Take the lines below beginning at the line that has "389 358 15.12" and stopping after the line that has "281 521 5.09", and print them exactly as they are, with no other lines.

--- ENTRIES SUPPLIED ---
■ ■ ■

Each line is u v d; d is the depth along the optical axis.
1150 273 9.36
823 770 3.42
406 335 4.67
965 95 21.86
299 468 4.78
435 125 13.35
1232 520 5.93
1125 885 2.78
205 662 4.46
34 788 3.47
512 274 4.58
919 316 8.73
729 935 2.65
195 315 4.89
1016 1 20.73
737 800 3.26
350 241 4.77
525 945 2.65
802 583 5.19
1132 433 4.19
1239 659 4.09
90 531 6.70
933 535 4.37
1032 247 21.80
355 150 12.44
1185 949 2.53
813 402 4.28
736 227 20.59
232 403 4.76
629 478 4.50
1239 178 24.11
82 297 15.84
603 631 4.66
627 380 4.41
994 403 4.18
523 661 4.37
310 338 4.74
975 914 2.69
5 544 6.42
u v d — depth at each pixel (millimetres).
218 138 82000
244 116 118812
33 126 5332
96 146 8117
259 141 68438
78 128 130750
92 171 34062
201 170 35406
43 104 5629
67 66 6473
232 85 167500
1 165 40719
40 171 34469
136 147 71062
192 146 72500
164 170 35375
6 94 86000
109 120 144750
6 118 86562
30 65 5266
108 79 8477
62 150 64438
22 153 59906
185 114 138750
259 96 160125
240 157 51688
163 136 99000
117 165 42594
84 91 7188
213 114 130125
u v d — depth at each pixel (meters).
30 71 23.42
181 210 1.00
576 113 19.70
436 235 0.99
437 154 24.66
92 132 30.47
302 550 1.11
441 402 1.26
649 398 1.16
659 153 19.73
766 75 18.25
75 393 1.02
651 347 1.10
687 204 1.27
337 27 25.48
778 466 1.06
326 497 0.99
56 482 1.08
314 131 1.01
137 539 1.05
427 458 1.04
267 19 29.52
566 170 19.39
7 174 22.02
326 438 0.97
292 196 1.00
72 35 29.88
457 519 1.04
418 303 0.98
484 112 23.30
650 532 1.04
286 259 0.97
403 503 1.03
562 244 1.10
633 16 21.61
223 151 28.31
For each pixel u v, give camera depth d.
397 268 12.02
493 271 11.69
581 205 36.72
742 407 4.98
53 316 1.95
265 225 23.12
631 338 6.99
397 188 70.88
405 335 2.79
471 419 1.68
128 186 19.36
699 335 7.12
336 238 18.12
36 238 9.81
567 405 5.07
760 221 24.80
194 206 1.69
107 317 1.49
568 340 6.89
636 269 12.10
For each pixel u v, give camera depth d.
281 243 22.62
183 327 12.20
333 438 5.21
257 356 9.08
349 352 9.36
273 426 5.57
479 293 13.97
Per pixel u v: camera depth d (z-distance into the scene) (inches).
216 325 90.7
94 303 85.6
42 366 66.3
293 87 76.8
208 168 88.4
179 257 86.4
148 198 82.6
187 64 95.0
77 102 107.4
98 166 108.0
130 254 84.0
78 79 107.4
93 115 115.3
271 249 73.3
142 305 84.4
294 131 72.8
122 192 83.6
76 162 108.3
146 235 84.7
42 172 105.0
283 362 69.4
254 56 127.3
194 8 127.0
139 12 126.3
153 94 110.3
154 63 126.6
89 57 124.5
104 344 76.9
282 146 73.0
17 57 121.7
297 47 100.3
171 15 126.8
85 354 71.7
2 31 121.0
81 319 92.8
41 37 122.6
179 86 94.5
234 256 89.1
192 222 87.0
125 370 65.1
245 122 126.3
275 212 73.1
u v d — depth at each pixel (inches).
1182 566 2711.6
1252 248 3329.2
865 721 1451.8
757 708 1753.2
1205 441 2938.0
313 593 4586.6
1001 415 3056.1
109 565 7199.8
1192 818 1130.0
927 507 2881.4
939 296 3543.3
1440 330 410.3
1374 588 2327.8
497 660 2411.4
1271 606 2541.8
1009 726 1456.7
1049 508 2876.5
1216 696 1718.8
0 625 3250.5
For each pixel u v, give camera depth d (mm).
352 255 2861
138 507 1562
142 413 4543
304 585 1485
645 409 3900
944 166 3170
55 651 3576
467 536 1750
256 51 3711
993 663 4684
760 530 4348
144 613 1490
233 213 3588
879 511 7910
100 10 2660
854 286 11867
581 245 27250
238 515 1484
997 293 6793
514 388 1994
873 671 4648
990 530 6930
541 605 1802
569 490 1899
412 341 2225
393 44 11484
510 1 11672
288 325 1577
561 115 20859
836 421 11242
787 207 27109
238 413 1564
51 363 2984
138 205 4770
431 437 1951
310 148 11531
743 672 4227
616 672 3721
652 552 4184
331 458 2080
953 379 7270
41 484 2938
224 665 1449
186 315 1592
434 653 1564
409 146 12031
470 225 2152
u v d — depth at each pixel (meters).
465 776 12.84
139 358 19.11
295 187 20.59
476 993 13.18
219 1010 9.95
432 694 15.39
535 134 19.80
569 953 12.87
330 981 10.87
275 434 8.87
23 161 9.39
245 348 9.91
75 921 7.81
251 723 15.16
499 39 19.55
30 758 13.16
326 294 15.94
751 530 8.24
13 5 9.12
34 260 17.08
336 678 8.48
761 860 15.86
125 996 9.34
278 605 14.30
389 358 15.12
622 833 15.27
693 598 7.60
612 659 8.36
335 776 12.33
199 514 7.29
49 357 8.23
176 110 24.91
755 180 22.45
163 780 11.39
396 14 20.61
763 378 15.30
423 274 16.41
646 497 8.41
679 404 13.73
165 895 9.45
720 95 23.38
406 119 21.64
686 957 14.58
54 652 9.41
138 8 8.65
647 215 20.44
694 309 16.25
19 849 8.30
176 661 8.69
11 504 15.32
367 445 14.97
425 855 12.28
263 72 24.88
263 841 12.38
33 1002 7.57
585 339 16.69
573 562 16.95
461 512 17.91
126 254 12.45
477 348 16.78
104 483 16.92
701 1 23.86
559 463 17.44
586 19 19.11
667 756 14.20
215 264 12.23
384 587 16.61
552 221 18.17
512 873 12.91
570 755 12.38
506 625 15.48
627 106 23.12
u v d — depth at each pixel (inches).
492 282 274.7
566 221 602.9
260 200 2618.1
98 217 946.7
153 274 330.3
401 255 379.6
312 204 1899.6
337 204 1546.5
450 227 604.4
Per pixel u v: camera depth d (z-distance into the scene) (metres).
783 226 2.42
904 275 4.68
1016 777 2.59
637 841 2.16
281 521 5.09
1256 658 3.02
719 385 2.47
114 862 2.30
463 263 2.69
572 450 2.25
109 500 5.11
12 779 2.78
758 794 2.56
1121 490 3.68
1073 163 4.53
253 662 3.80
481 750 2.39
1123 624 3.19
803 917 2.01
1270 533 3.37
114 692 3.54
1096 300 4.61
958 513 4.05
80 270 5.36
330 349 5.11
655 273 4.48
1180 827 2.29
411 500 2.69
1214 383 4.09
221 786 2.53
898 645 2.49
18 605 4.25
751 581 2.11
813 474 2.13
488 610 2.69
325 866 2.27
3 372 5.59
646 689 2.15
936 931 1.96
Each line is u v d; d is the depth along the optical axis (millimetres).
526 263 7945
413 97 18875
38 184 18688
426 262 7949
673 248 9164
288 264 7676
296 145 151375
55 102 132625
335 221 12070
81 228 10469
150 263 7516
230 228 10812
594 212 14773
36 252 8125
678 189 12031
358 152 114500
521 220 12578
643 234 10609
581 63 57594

■ ■ ■

--- SOLVED PROBLEM ---
389 358 15.12
622 833 15.27
693 598 7.60
612 659 8.36
335 776 12.33
199 514 7.29
49 357 8.23
176 110 24.91
755 180 22.45
163 780 11.39
396 14 20.61
763 378 15.30
423 274 16.41
646 497 8.41
679 404 13.73
165 895 9.45
720 95 23.38
406 119 21.64
686 957 14.58
54 652 9.41
138 8 8.65
647 215 20.44
694 309 16.25
19 849 8.30
176 661 8.69
11 504 15.32
367 445 14.97
425 855 12.28
263 72 24.88
263 841 12.38
33 1002 7.57
585 339 16.69
573 562 16.95
461 512 17.91
126 254 12.45
477 348 16.78
104 483 16.92
701 1 23.86
559 463 17.44
586 19 19.11
667 756 14.20
215 264 12.23
384 587 16.61
552 221 18.17
512 873 12.91
570 755 12.38
506 625 15.48
627 106 23.12
u v d — depth at each pixel (inches).
492 282 274.7
566 221 602.9
260 200 2618.1
98 217 946.7
153 274 330.3
401 255 379.6
312 204 1899.6
337 204 1546.5
450 227 604.4
Per pixel u v: camera depth d (z-distance into the scene) (metres).
783 226 2.42
904 275 4.68
1016 777 2.59
637 841 2.16
281 521 5.09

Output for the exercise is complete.